--- INFORMATION SHOWN Enclosed Below ---
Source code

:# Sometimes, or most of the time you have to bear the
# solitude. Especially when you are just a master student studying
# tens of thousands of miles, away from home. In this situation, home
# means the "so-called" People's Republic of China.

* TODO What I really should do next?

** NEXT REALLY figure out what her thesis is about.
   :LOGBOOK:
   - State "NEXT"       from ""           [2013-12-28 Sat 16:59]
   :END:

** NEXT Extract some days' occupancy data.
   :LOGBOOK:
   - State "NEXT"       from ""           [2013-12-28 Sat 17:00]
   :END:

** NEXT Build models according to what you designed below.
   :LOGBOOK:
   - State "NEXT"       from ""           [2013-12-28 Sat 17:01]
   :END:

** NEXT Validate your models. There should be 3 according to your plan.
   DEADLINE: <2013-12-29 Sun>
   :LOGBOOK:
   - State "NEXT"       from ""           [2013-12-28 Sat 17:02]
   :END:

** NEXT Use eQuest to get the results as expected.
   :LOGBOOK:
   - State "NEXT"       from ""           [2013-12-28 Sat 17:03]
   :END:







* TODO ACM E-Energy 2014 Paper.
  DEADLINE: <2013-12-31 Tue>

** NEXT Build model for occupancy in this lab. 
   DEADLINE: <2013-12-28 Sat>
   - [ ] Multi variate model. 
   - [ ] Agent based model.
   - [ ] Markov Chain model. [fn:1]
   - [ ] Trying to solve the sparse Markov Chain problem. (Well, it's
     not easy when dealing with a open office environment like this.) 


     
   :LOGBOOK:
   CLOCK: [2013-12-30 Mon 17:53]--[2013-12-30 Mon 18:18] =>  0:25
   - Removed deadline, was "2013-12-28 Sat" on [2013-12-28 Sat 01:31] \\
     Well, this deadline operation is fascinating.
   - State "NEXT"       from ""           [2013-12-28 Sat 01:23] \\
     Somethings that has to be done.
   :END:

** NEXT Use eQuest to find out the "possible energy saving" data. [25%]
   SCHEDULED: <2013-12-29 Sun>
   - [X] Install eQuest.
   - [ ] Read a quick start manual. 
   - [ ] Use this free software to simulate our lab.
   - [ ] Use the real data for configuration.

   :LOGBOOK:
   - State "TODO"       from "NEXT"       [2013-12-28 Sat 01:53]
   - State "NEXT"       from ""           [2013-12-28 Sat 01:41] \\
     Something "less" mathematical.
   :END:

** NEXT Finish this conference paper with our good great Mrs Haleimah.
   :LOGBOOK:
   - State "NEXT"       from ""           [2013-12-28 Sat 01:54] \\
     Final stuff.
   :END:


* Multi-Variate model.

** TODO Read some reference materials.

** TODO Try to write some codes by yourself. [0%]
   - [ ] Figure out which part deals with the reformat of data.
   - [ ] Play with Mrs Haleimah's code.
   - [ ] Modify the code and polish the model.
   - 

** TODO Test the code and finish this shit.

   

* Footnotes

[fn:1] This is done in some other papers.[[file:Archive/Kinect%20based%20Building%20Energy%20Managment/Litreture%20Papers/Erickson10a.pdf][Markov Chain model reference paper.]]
--- End of Enclosed INFORMATION SHOWN ---
TASK TO CARRY OUT: Gather from the data above every line with the string "TODO".

REPLY:
* TODO What I really should do next?
* TODO ACM E-Energy 2014 Paper.
   - State "TODO"       from "NEXT"       [2013-12-28 Sat 01:53]
** TODO Read some reference materials.
** TODO Try to write some codes by yourself. [0%]
** TODO Test the code and finish this shit.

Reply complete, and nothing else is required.